TASK DETAILS
Turn the listing, from its start up to and including the line with "y deberes de", into a Markdown table with the columns Entry and Text, numbering each row and skipping blank lines. Leave the pictures out of the table.

Start of Block

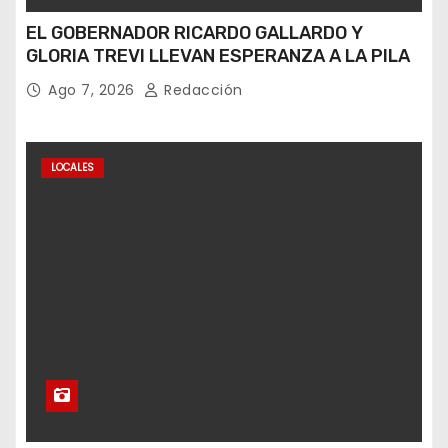
EL GOBERNADOR RICARDO GALLARDO Y
GLORIA TREVI LLEVAN ESPERANZA A LA PILA
Ago 7, 2026
Redacción
LOCALES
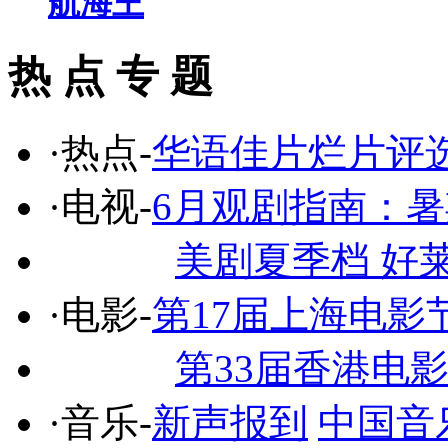
航海王
热 点 专 题
·热点-
华语佳片烂片评
·电视-
6月观剧指南：
美剧夏季档 好
·电影-
第17届上海电影
第33届香港电
·音乐-
新声报到
中国音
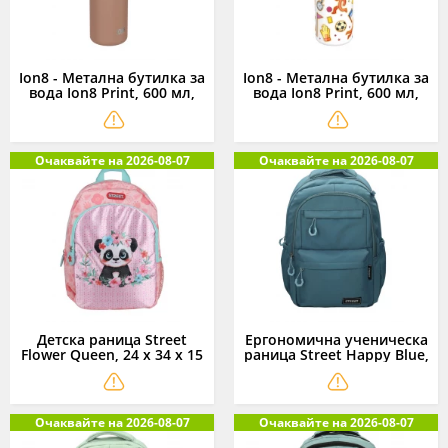
Ion8 - Метална бутилка за
Ion8 - Метална бутилка за
вода Ion8 Print, 600 мл,
вода Ion8 Print, 600 мл,
мока
футбол
Очаквайте на 2026-08-07
Очаквайте на 2026-08-07
Детска раница Street
Ергономична ученическа
Flower Queen, 24 x 34 x 15
раница Street Happy Blue,
см
46 x 32 x 16 см
Очаквайте на 2026-08-07
Очаквайте на 2026-08-07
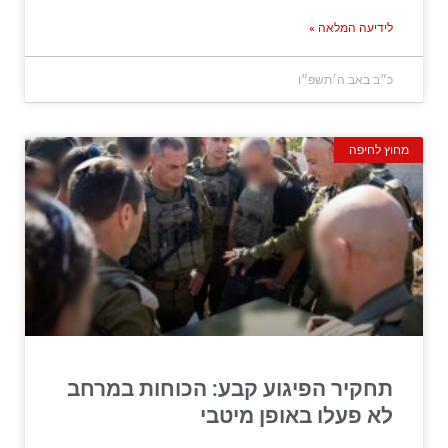
לידיעה המלאה »
כ״ב באב ה׳תשפ״ו
מחוץ לחיפה
תחקיר הפיגוע קבע: הכוחות במרחב
לא פעלו באופן מיטבי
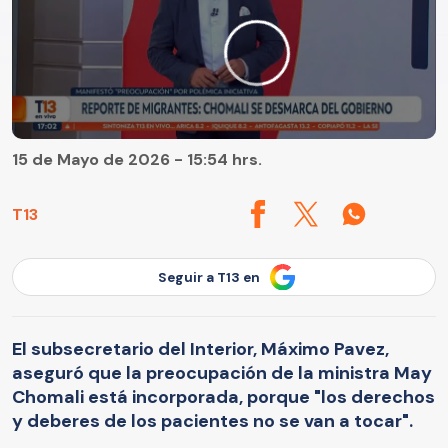
15 de Mayo de 2026 - 15:54 hrs.
T13
Seguir a T13 en
El subsecretario del Interior, Máximo Pavez,
aseguró que la preocupación de la ministra May
Chomali está incorporada, porque "los derechos
y deberes de los pacientes no se van a tocar".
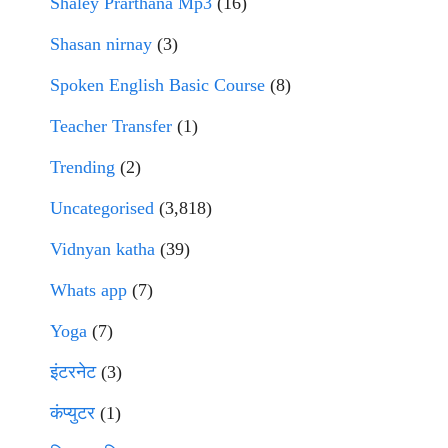
Shaley Prarthana Mp3
(16)
Shasan nirnay
(3)
Spoken English Basic Course
(8)
Teacher Transfer
(1)
Trending
(2)
Uncategorised
(3,818)
Vidnyan katha
(39)
Whats app
(7)
Yoga
(7)
इंटरनेट
(3)
कंप्युटर
(1)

End of Block

SOLUTION TO THE PROBLEM
| Entry | Text |
|---|---|
| 1 | EL GOBERNADOR RICARDO GALLARDO Y |
| 2 | GLORIA TREVI LLEVAN ESPERANZA A LA PILA |
| 3 | Ago 7, 2026 |
| 4 | Redacción |
| 5 | LOCALES |
| 6 | 航海王 |
| 7 | 热 点 专 题 |
| 8 | ·热点- |
| 9 | 华语佳片烂片评 |
| 10 | ·电视- |
| 11 | 6月观剧指南： |
| 12 | 美剧夏季档 好 |
| 13 | ·电影- |
| 14 | 第17届上海电影 |
| 15 | 第33届香港电 |
| 16 | ·音乐- |
| 17 | 新声报到 |
| 18 | 中国音 |
| 19 | Ion8 - Метална бутилка за |
| 20 | Ion8 - Метална бутилка за |
| 21 | вода Ion8 Print, 600 мл, |
| 22 | вода Ion8 Print, 600 мл, |
| 23 | мока |
| 24 | футбол |
| 25 | Очаквайте на 2026-08-07 |
| 26 | Очаквайте на 2026-08-07 |
| 27 | Детска раница Street |
| 28 | Ергономична ученическа |
| 29 | Flower Queen, 24 x 34 x 15 |
| 30 | раница Street Happy Blue, |
| 31 | см |
| 32 | 46 x 32 x 16 см |
| 33 | Очаквайте на 2026-08-07 |
| 34 | Очаквайте на 2026-08-07 |
| 35 | לידיעה המלאה » |
| 36 | כ״ב באב ה׳תשפ״ו |
| 37 | מחוץ לחיפה |
| 38 | תחקיר הפיגוע קבע: הכוחות במרחב |
| 39 | לא פעלו באופן מיטבי |
| 40 | 15 de Mayo de 2026 - 15:54 hrs. |
| 41 | T13 |
| 42 | Seguir a T13 en |
| 43 | El subsecretario del Interior, Máximo Pavez, |
| 44 | aseguró que la preocupación de la ministra May |
| 45 | Chomali está incorporada, porque "los derechos |
| 46 | y deberes de los pacientes no se van a tocar". |